The aim of this study was to investigate the diagnostic accuracy of computed tomography (CT) for the prediction of ablation zones from microwave ablation (MWA) and cryoablation (CA) in an ex vivo porcine liver model.
Sequential (30 seconds) CT scans were acquired during and after MWA and CA in an ex vivo porcine liver model. We generated 120-kVp equivalent reconstructions of generic dual-energy CT data sets, and comprehensive region-of-interest measurements were statistically correlated with invasive temperature monitoring using Pearson correlation coefficient. Binary logistic regression was performed for prediction of successful ablation.

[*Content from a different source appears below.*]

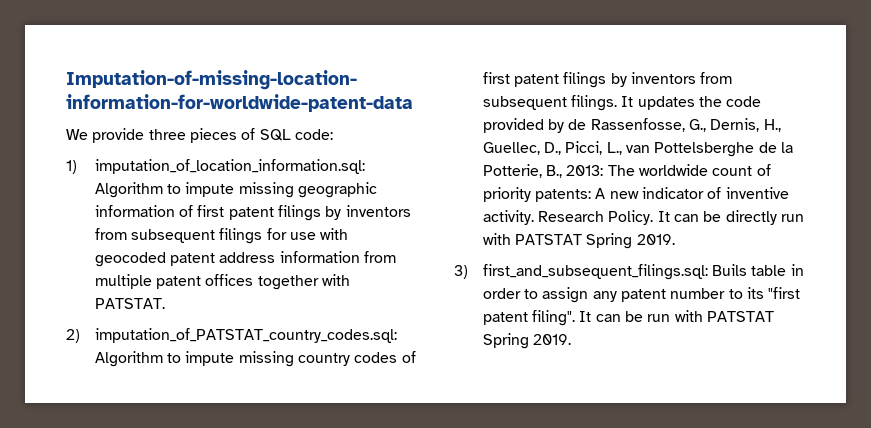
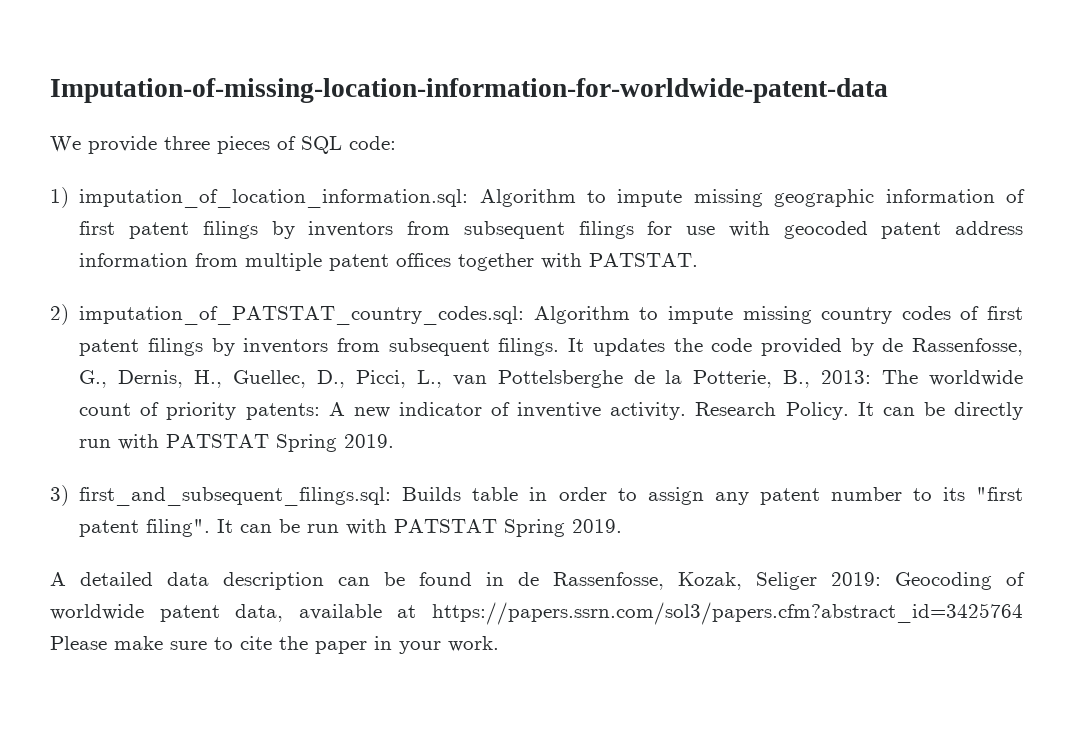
[711,264,747,276] Buils -> [402,487,462,501] Builds
(571, 339) none -> [50,572,1025,590] [50,602,1023,625] [50,636,499,654] // A detailed data description can be found in de Rassenfosse, Kozak, Seliger 2019: Geocoding of worldwide patent data, available at https://papers.ssrn.com/sol3/papers.cfm?abstract_id=3425764 Please make sure to cite the paper in your work.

With the use of pooled data from 6 lesions in 2 separate experiments, correlation analysis of attenuation in Hounsfield units (HU) and temperature yielded r = −0.79 [confidence interval (CI), −0.85 to −0.71] for MWA and r = 0.62 (CI, 0.55 to 0.67) for CA.
For MWA, there was a linear association between attenuation and temperature up to 75°C; thus, linear regression yielded a slope of −2.00 HU/°C (95% CI, −1.58 to −2.41). For CA, a linear association between attenuation and temperature was observed in the cooling phase with a slope of 2.11 HU/°C (95% CI, 1.79 to 2.58). In MWA treatment, binary logistic regression separated less than 70°C and greater than 70°C with 89.2% accuracy. Within the ice ball, temperatures above and below −20°C were distinguished with 65.3% accuracy.
Our experiments reveal several difficulties in predicting ablation zone temperature from CT attenuation. Microwave ablation leads to gas production in the tissue, which degrades the accuracy of noninvasive temperature measurement, especially at higher temperatures. In CA, CT thermometry is limited by ice ball formation, which leads to homogeneous attenuation, nearly independent of temperature. Further research is needed to define the role of CT thermography in ablation zone monitoring in liver malignancies.